===== DATA TO USE

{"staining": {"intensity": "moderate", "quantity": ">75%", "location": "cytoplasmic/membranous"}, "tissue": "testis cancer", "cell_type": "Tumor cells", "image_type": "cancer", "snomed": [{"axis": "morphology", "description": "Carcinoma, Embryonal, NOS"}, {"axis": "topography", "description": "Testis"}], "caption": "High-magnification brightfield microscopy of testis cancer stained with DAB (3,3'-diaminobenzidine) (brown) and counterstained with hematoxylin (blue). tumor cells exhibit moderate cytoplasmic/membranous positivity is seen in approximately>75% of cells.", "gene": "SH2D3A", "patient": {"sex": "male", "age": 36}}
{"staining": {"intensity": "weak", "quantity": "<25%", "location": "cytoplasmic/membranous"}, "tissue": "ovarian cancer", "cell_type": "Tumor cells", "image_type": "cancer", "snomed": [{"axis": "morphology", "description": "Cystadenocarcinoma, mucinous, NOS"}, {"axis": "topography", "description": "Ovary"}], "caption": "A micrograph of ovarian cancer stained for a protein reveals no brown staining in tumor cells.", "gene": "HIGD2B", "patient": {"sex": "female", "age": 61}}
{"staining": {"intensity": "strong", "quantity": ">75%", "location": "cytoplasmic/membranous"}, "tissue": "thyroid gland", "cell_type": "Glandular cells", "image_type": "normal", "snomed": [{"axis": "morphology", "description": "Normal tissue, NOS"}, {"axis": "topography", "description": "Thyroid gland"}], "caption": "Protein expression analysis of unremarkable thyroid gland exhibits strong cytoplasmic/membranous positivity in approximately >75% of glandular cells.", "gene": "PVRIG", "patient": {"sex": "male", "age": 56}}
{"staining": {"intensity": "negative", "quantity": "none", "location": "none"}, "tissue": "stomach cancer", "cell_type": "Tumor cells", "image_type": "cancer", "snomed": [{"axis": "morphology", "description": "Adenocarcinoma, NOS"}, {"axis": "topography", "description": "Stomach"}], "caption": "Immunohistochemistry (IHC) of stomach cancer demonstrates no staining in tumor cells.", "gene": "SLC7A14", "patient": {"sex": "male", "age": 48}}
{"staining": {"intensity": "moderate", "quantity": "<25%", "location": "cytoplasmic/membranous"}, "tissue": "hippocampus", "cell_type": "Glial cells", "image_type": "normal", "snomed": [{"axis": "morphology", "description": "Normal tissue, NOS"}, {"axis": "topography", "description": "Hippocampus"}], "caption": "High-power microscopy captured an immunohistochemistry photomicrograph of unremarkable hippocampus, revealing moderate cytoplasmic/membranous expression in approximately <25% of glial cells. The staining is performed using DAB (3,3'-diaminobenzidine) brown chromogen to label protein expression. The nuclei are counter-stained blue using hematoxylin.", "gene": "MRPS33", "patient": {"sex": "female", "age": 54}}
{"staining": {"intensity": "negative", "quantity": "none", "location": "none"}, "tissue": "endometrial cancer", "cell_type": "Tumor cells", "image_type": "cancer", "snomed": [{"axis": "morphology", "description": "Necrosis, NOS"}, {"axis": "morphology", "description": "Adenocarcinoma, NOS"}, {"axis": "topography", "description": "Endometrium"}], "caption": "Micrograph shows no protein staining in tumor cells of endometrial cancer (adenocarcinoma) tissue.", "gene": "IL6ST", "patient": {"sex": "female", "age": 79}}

==========

All of the records above should be given again exactly as written.

#### [RESPONSE BOX]
{"staining": {"intensity": "moderate", "quantity": ">75%", "location": "cytoplasmic/membranous"}, "tissue": "testis cancer", "cell_type": "Tumor cells", "image_type": "cancer", "snomed": [{"axis": "morphology", "description": "Carcinoma, Embryonal, NOS"}, {"axis": "topography", "description": "Testis"}], "caption": "High-magnification brightfield microscopy of testis cancer stained with DAB (3,3'-diaminobenzidine) (brown) and counterstained with hematoxylin (blue). tumor cells exhibit moderate cytoplasmic/membranous positivity is seen in approximately>75% of cells.", "gene": "SH2D3A", "patient": {"sex": "male", "age": 36}}
{"staining": {"intensity": "weak", "quantity": "<25%", "location": "cytoplasmic/membranous"}, "tissue": "ovarian cancer", "cell_type": "Tumor cells", "image_type": "cancer", "snomed": [{"axis": "morphology", "description": "Cystadenocarcinoma, mucinous, NOS"}, {"axis": "topography", "description": "Ovary"}], "caption": "A micrograph of ovarian cancer stained for a protein reveals no brown staining in tumor cells.", "gene": "HIGD2B", "patient": {"sex": "female", "age": 61}}
{"staining": {"intensity": "strong", "quantity": ">75%", "location": "cytoplasmic/membranous"}, "tissue": "thyroid gland", "cell_type": "Glandular cells", "image_type": "normal", "snomed": [{"axis": "morphology", "description": "Normal tissue, NOS"}, {"axis": "topography", "description": "Thyroid gland"}], "caption": "Protein expression analysis of unremarkable thyroid gland exhibits strong cytoplasmic/membranous positivity in approximately >75% of glandular cells.", "gene": "PVRIG", "patient": {"sex": "male", "age": 56}}
{"staining": {"intensity": "negative", "quantity": "none", "location": "none"}, "tissue": "stomach cancer", "cell_type": "Tumor cells", "image_type": "cancer", "snomed": [{"axis": "morphology", "description": "Adenocarcinoma, NOS"}, {"axis": "topography", "description": "Stomach"}], "caption": "Immunohistochemistry (IHC) of stomach cancer demonstrates no staining in tumor cells.", "gene": "SLC7A14", "patient": {"sex": "male", "age": 48}}
{"staining": {"intensity": "moderate", "quantity": "<25%", "location": "cytoplasmic/membranous"}, "tissue": "hippocampus", "cell_type": "Glial cells", "image_type": "normal", "snomed": [{"axis": "morphology", "description": "Normal tissue, NOS"}, {"axis": "topography", "description": "Hippocampus"}], "caption": "High-power microscopy captured an immunohistochemistry photomicrograph of unremarkable hippocampus, revealing moderate cytoplasmic/membranous expression in approximately <25% of glial cells. The staining is performed using DAB (3,3'-diaminobenzidine) brown chromogen to label protein expression. The nuclei are counter-stained blue using hematoxylin.", "gene": "MRPS33", "patient": {"sex": "female", "age": 54}}
{"staining": {"intensity": "negative", "quantity": "none", "location": "none"}, "tissue": "endometrial cancer", "cell_type": "Tumor cells", "image_type": "cancer", "snomed": [{"axis": "morphology", "description": "Necrosis, NOS"}, {"axis": "morphology", "description": "Adenocarcinoma, NOS"}, {"axis": "topography", "description": "Endometrium"}], "caption": "Micrograph shows no protein staining in tumor cells of endometrial cancer (adenocarcinoma) tissue.", "gene": "IL6ST", "patient": {"sex": "female", "age": 79}}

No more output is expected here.